News Wire — Oil headed for the biggest weekly drop since early April as countries in Asia continue to fight persistent Covid-19 outbreaks, highlighting the patchy recovery from the pandemic even as U.S. demand picks up.
West Texas Intermediate fell 0.6%, taking the week’s loss to more than 2%, the most since the period to April 9. Singapore will reimpose curbs, Japan plans to extend restrictions, and China saw its first infections in about a month, just as key oil importer India continues to report more than 300,000 cases a day. Crude’s weakness on Friday came amid a broad retreat in commodities.
While oil has rallied this year as the roll-out of vaccines aids demand, the gains have stalled since early March amid virus flare-ups in parts of Asia, especially India. This week’s decline in prices has come despite a positive market assessment from the International Energy Agency that showed the global glut that built up last year has been cleared.
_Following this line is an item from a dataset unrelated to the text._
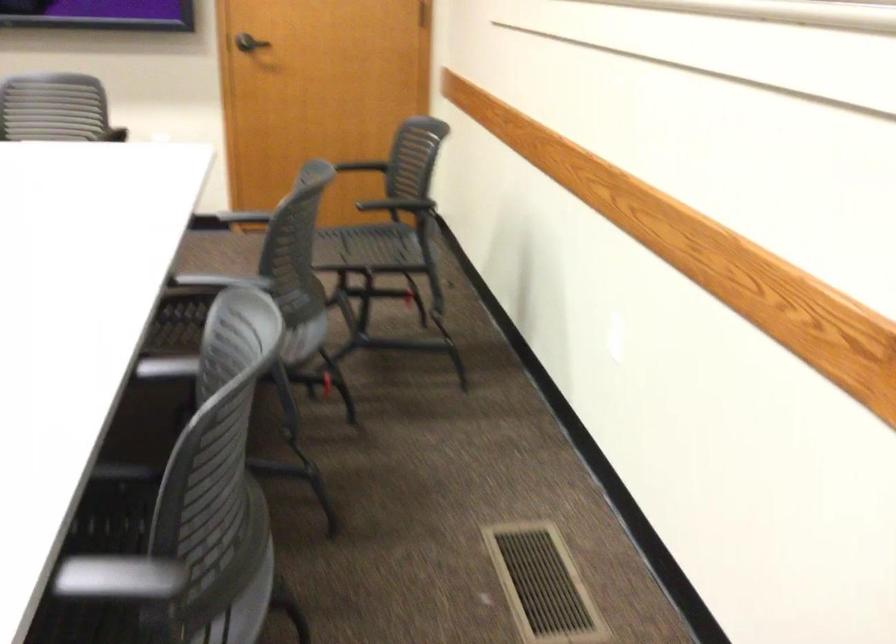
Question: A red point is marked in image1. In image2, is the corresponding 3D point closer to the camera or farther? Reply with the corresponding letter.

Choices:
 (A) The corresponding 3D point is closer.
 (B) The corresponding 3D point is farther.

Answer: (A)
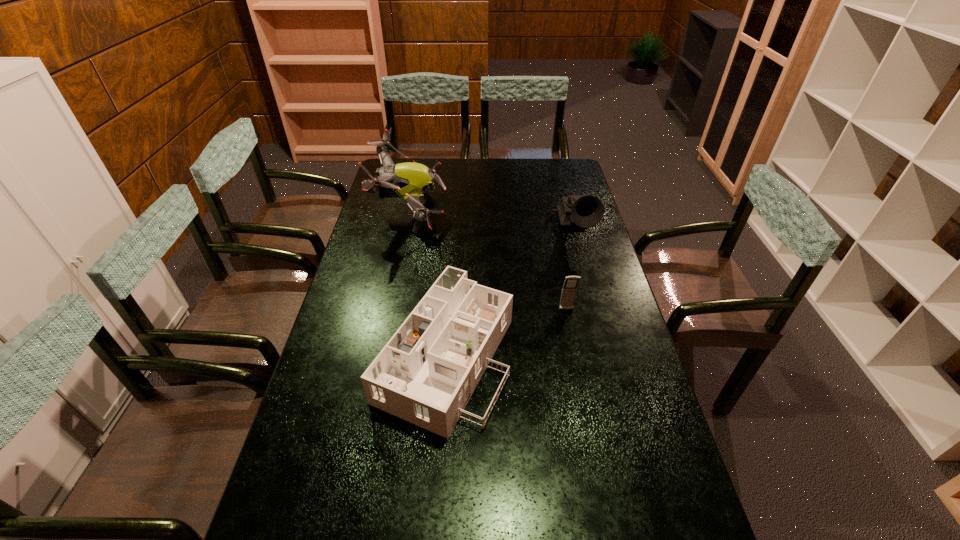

In addition, Federal Reserve policy makers signaled continued backing for the U.S. economy.
“The rising cases in India and some parts of Southeast Asia and Latin America illustrate risks to oil demand,” said Victor Shum, vice president of energy consulting for IHS Markit, commenting before Singapore’s raft of fresh restrictions were announced. “But the general market has great expectations for demand to materialize later this year.”
Beyond Asia, the recovery in the U.S. is on a more solid footing, boding well for energy consumption in the world’s largest economy. In a sign of progress on Thursday, President Joe Biden’s administration announced that fully vaccinated Americans can ditch masks in most settings.
– WTI for June delivery fell 0.6% to $63.41 a barrel on the New York Mercantile Exchange at 7:05 a.m. in London.
– Brent for July settlement eased 0.7% to $66.61 a barrel on the ICE Futures Europe exchange.
– Prices are 2.4% lower this week.
In a sign of India’s sustained struggle with the latest outbreak, some local ports, including Karaikal in Pondicherry, have declared force majeure due to staffing shortages. Still, major refiner Indian Oil Corp. has issued three tenders to buy oil for loading in the next two months.
“The movement of oil, commodities and equities over the last few days were related and tied to fears of inflation and compounded with the shutdown in Colonial Pipeline,” said Shum, referring to the U.S. products pipeline that was forced offline by a cyberattack. It has since started to resume flows.
Brent’s prompt timespread was 18 cents a barrel in backwardation. While that’s a bullish pattern — with near-term prices above those further out — it’s down from 49 cents two weeks ago.